See, if you want to make jokes about eating ass, and its questionable aftertaste, the humour should not be entirely in the shock value of discussing it openly, but in your spin on the act itself. As a comedian, if you only seek humour in the guise of a gasp, it is inevitable that the antics tire, and they do, quite quickly here. The first half-hour is almost painful, the laughter feels like a cult celebrating their leader who occasionally shrieks and bares his belly to the audience. It's a physical comedy act, and Andre's comfort with himself is indeed endearing, but only in parts. 

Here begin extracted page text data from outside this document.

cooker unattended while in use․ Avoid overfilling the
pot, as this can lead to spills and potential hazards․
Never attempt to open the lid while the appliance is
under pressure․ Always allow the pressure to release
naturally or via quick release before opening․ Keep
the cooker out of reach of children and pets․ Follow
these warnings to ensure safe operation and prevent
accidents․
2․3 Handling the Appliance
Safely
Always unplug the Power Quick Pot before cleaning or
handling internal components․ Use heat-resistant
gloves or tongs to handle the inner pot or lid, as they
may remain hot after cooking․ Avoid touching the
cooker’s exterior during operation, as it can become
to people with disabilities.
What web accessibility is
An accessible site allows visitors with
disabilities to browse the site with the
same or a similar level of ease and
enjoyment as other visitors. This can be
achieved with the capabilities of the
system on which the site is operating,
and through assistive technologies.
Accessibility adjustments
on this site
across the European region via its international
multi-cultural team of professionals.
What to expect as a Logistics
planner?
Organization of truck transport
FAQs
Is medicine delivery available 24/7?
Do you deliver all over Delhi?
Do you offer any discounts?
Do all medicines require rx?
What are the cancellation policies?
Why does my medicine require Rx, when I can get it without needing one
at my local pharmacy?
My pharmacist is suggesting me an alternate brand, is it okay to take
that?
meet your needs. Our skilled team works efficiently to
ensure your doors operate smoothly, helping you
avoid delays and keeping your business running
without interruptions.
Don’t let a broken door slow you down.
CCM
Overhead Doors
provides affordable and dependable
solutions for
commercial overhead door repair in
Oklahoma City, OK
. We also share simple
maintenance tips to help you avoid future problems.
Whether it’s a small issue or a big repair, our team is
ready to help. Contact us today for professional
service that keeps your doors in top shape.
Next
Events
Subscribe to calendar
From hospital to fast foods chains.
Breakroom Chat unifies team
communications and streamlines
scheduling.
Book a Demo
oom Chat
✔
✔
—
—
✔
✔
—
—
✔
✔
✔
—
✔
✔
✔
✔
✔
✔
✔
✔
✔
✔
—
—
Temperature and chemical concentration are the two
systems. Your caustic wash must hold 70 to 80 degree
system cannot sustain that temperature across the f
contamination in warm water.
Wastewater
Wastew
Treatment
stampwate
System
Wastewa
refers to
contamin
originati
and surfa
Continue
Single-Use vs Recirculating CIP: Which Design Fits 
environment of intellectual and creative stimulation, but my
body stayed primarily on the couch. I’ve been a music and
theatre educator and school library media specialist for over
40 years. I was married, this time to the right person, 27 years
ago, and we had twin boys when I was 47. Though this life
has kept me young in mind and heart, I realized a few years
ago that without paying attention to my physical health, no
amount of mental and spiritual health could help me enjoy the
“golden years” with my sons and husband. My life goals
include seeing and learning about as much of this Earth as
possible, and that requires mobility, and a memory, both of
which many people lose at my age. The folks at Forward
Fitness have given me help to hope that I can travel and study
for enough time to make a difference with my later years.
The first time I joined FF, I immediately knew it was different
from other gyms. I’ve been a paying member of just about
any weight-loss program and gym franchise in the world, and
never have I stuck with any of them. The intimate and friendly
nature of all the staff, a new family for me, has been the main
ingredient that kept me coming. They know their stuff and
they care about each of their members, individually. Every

It is however, towards the end, when he disavows his shrieks, and histrionics for something more muted, and conversational, like FaceTiming the mother of a random audience member, there was a semblance of charm; that he can hold a conversation, and insert outrageous statements with a straight face, with ease. He speaks about his half-black half-jewish upbringing only in the last twenty minutes of the show, humanizing himself after playing court jester. Performance in comedy is tricky, you don't want to seem constructed, but you also don't want to seem entirely yourself. Here, there was an obvious progression from cultish craze to a more comedic, less outrageous posturing, even as he got an old couple to come on stage and rip their clothes off while making love. A sense of calm might have come over him.  But then, he pulled his pants down, his privates tucked between his legs. Okay, Eric Andre. You got my attention. Now what?